With the profiles, I was trying to take this amorphous term "primary care" and give some historical and substantive understanding to it. When internists talk about primary care, they often are talking about fairly advanced primary care, including a fair amount of secondary and hospital care. When you have nurse practitioners talking about primary care, they are talking about a strong emphasis on health maintenance. While both are important aspects of primary care, these individuals can sound like they come from alien camps.
Primary care has many colors, which makes it rich, but it also makes it hard for the people working in it to see they are all on one team. It is hard for people to line up together professionally or politically to fight for change. The issues are there: better reimbursement for primary care providers, a standardized primary care curriculum for medical schools, a national institute for primary care research at the NIH, and better professional PR, to mention a few.

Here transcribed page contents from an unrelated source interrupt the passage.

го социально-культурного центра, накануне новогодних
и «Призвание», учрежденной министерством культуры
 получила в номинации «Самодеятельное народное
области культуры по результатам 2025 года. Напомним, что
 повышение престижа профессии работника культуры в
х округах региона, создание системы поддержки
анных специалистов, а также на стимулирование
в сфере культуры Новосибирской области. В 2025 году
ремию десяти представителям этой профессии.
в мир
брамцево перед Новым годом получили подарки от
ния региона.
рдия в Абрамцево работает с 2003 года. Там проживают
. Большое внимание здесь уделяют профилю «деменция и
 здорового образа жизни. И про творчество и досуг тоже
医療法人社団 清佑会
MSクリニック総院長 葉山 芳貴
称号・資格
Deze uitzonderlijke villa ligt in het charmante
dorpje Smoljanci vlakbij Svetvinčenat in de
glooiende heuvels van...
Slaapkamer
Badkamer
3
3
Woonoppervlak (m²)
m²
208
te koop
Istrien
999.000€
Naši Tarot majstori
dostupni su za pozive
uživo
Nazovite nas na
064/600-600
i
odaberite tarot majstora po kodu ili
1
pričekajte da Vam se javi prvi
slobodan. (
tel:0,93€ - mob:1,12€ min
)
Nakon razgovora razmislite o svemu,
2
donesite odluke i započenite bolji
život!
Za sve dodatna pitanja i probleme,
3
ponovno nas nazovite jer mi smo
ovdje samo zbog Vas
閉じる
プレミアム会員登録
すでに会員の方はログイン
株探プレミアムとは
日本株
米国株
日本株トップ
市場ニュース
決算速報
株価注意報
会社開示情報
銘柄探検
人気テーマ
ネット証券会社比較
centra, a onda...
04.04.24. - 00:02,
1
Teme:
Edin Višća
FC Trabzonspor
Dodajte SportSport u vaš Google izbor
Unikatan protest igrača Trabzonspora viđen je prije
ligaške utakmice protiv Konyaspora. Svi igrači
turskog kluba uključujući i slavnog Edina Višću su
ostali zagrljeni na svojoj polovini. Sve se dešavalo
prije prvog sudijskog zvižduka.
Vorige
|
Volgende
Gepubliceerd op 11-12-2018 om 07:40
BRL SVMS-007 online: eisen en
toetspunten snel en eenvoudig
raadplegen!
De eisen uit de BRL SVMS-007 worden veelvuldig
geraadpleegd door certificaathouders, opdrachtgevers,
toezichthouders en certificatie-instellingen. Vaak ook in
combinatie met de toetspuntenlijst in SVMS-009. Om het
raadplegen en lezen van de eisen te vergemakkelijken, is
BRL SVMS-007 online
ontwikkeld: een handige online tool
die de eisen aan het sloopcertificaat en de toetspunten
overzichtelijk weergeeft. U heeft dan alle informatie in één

Q: In the book, you wrote that many generalists today fall into one of two camps: They work in primary care either because they believe it's a way to promote social justice, or because they see it as a platform for medical "industrial efficiency," such as quality improvement. To choose generalism today, do you have to fall into one of these camps?
A: No, you don't have to be one or the other, but I think those are two important themes. I chose to emphasize them because quality improvement and social justice are very important topics of our time for many people.
A favorite profile from one camp was William Kapla, MD. He's a gay family practitioner in San Francisco who was there when AIDS erupted. And I think that Linda Headrick, ACP Member, [now at the University of Missouri in Columbia involved with quality improvement] is the future in terms of systems improvement thinking.
But I also profiled the old-time general doctor. I think that concept is still relevant, even though I think the solo practitioner form of practice needs to fade out. The best way to provide medical care is probably not by one person working 24/7.
But the idea of big doctoring—the notion that you want to do corns and depression, babies and hearts—is still relevant. It's the desire to take on patients and deal with their problems as best you can and refer when necessary. I firmly believe that the concept of today's generalist needs to remain big.
Deborah Gesensway is a freelance health care writer living in Glenside, Pa.